We now know how to create arrays. But how can we can data in and out of them? Remember how we previously learned about indexing with lists. Indexing for arrays is fairly similar to this, however we have more flexibility in doing so. Let us first consider a one-dimensional array:

my_array = np.array([1,2,3,4,5])
print(my_array)
print(my_array[0])
print(my_array[3])
print(my_array[-1])
print(my_array[2:4])
print(my_array[:3])

[1 2 3 4 5]
1
4
5
[3 4]
[1 2 3]

We can see that all the indexing operations we pereviously learned about are still valid. my_array[0] gives us the value from the zeroth position, my_array[2] from the second position, and my_array[-1] from the last position. We can also apply slicing operations, whith my_array[2:4] giving us the second and the third position (remember that when slicing, the start is included, but the end is excluded), and my_array[:3] giving us all elements up to the second position.
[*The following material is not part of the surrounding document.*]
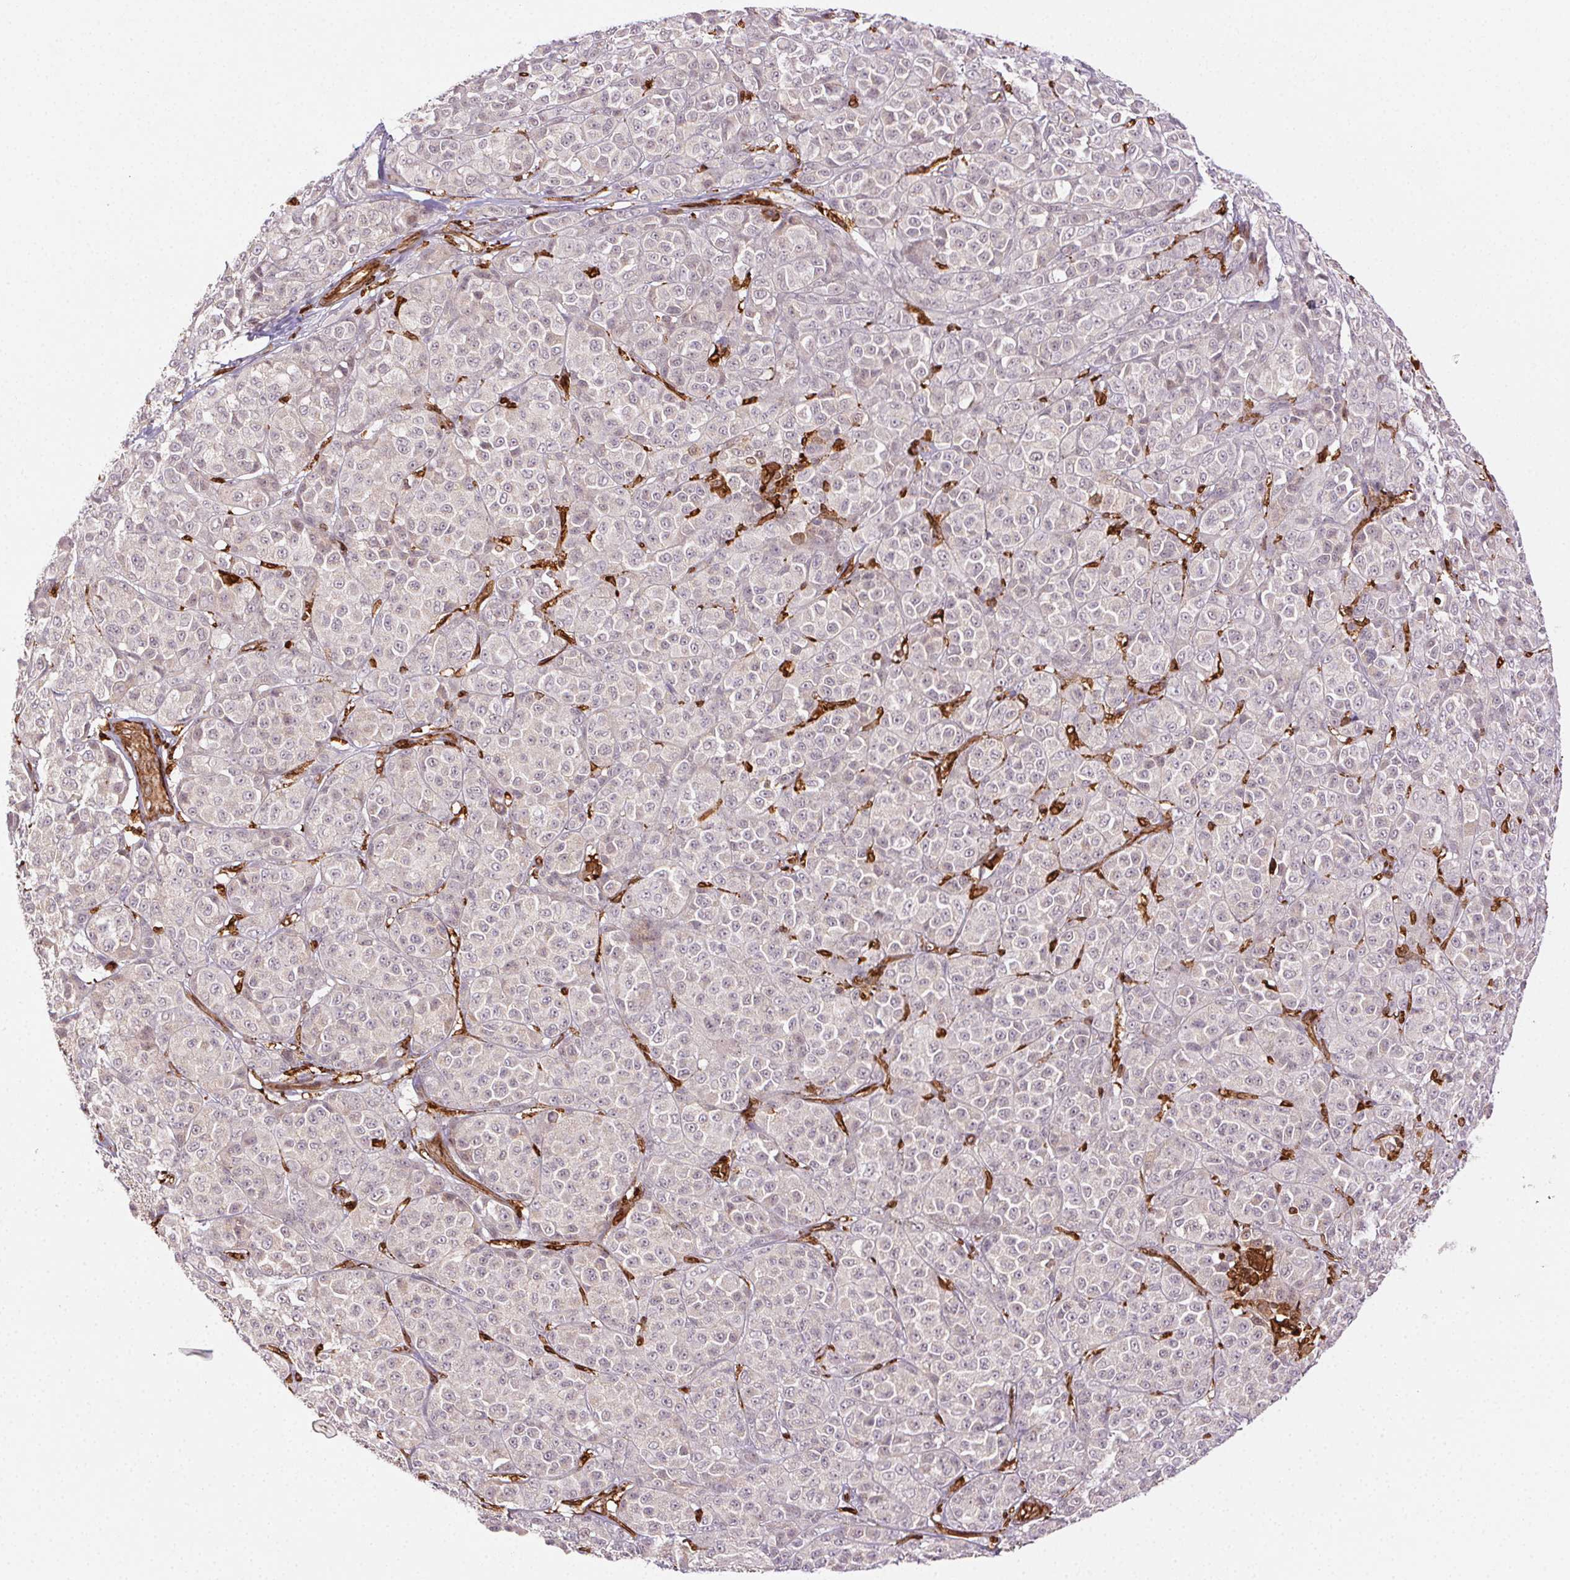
{"staining": {"intensity": "negative", "quantity": "none", "location": "none"}, "tissue": "melanoma", "cell_type": "Tumor cells", "image_type": "cancer", "snomed": [{"axis": "morphology", "description": "Malignant melanoma, NOS"}, {"axis": "topography", "description": "Skin"}], "caption": "Immunohistochemical staining of malignant melanoma displays no significant staining in tumor cells.", "gene": "RNASET2", "patient": {"sex": "male", "age": 89}}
Similarly, we can also index over two-dimensional arrays by separating the indices whithin the square brackets with commas:

my_array = np.array([[1,2,3],
                    [7,8,9]])
print(my_array)
print(my_array[0,0])
print(my_array[1,2])
print(my_array[:,0])
print(my_array[1,1:])

[[1 2 3]
 [7 8 9]]
1
9
[1 7]
[8 9]

Here, my_array[0,0] gives us the first item in the array, my_array[1,2] gives us the item at position two in the first row, my_array[:,0] gives us the entire first column and my_array[1,1:] gives us all items from the first row starting with the value at index 1.

Important

When indexing two-dimensional arrays, the first dimension always corresponds to the rows, and the second dimension corresponds to the columns!
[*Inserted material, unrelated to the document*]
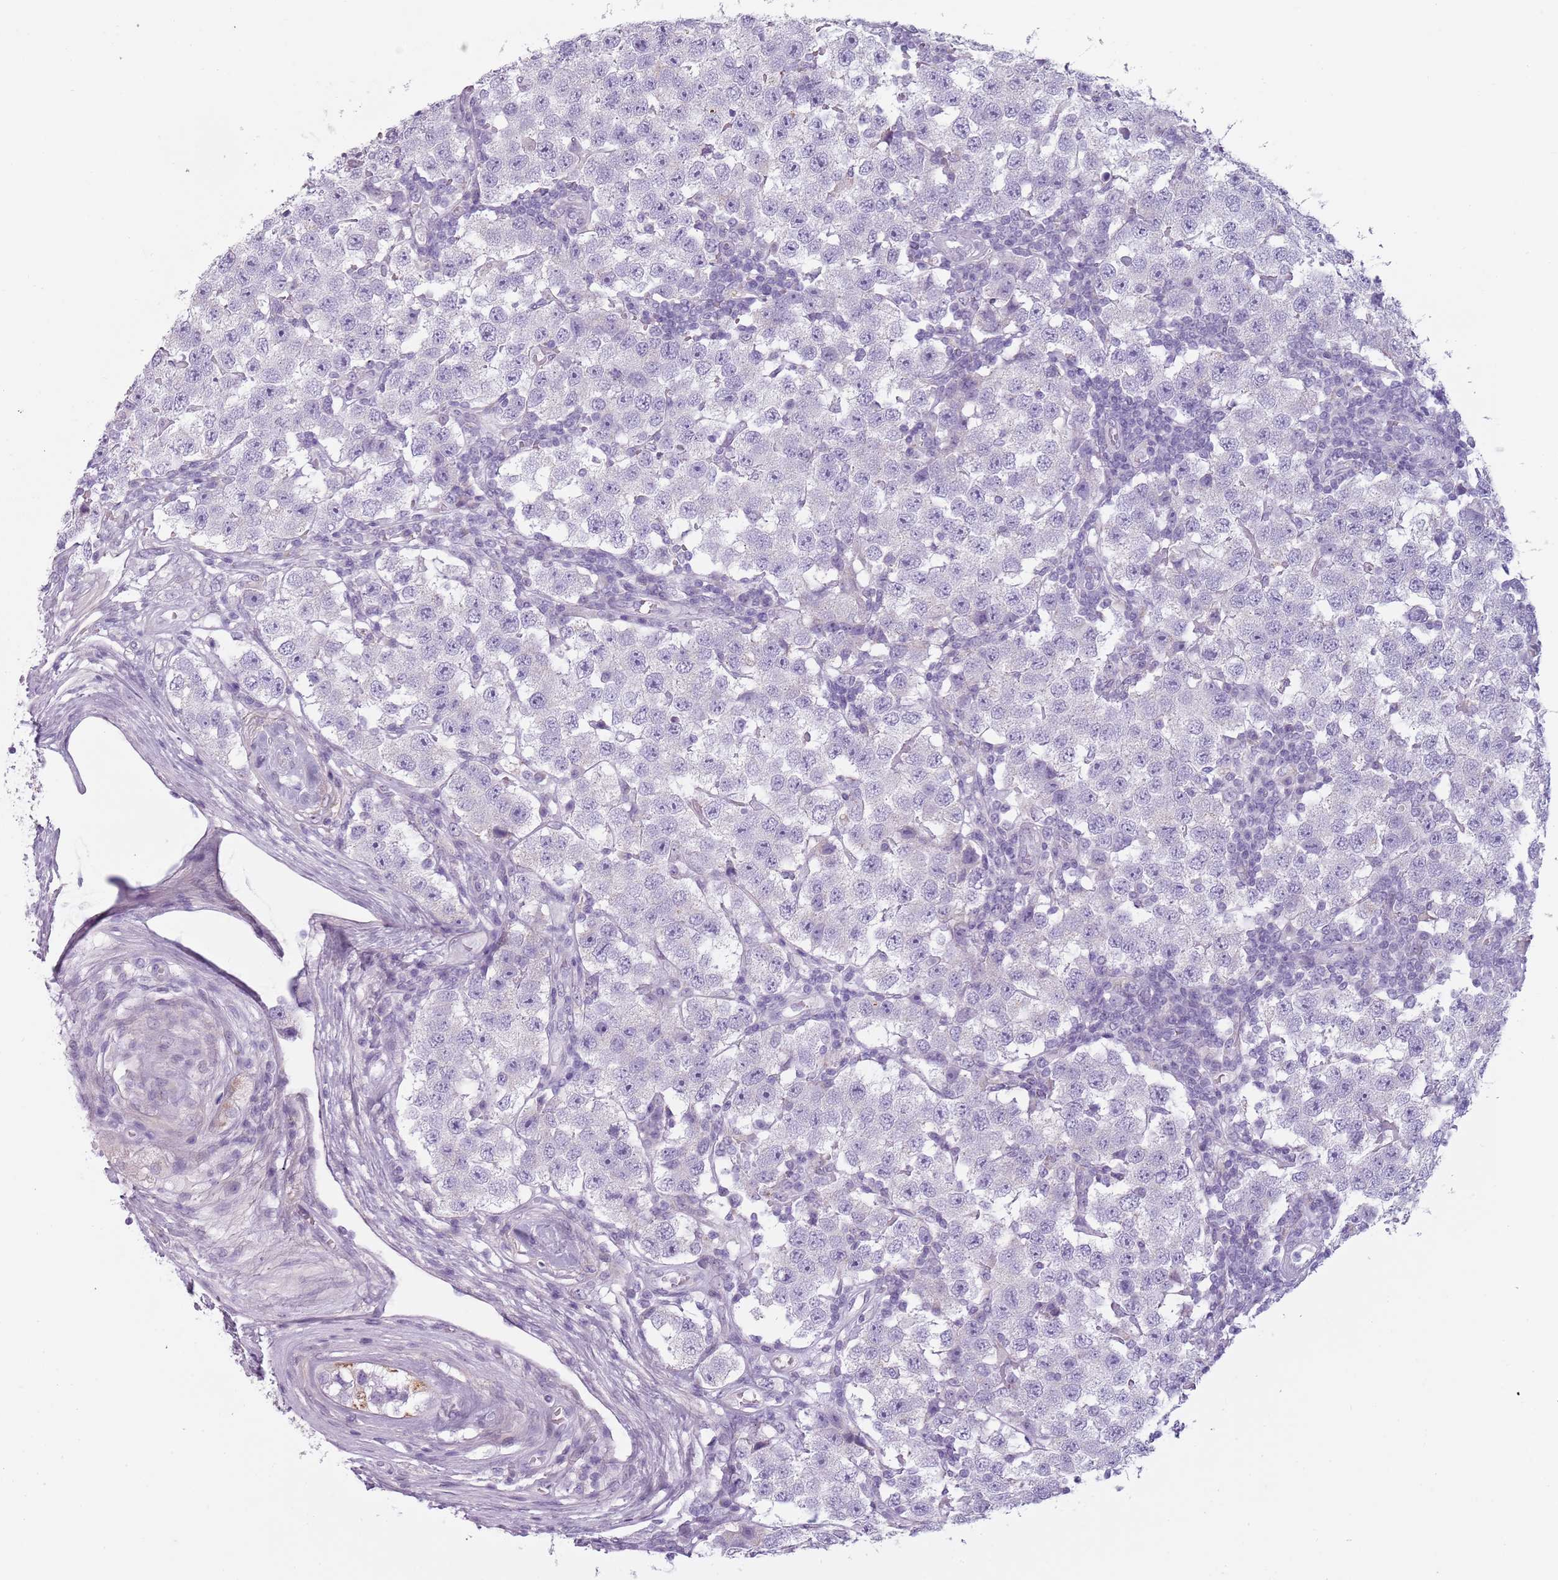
{"staining": {"intensity": "negative", "quantity": "none", "location": "none"}, "tissue": "testis cancer", "cell_type": "Tumor cells", "image_type": "cancer", "snomed": [{"axis": "morphology", "description": "Seminoma, NOS"}, {"axis": "topography", "description": "Testis"}], "caption": "DAB immunohistochemical staining of human seminoma (testis) displays no significant expression in tumor cells.", "gene": "MEGF8", "patient": {"sex": "male", "age": 34}}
So e.g. my_array[1,2] would give you the item in row 1, column 2. As a visualization, here are the individual indices for a a 2x3 array:

my_array	Column 0	Column 1	Column 2
Row 0	my_array[0,0]	my_array[0,1]	my_array[0,2]
Row 1	my_array[1,0]	my_array[1,1]	my_array[1,2]

Indexing whith conditionals#

An alternative way of indexing is to use logical oparations. This allows us to chose values from an array, only if they fulfil specific kind of conditions. For example, if we want to get all numbers in an array which are larger than 0, we can use the following expressions:

my_array = np.array([[0,2,0],
                    [0,8,9]])
larger_than_zero = my_array > 0
print(larger_than_zero)

[[False  True False]
 [False  True  True]]

You can see that the result are not yet the values which are larger than zero themselves, but a boolean array which tells us a which positions in the array our condition is Trueor False. We can then use this boolean array for indexing to extract the specific values from the array:

print(my_array[larger_than_zero])

[2 8 9]

This can be useful if you for example want to calculate some statistics over an array. For example, think about an array which holds reaction times measured in one of your experiments, and you want to exclude reaction times of more than one second from your analysis.

Arithmetic with arrays#

Another useful feature of arrays is that you can apply a variety of mathematical operations on them. For example, you can add and substract numbers from all elements in the array, or multiply/divide all elements in the array:

my_array = np.array([[1,2,3],
                     [4,5,6]])
print(my_array + 3)
print(my_array * 2)

[[4 5 6]
 [7 8 9]]
[[ 2  4  6]
 [ 8 10 12]]

Summary

The numpy library is the tool of choice when dealing with n-dimensional arrays in Python.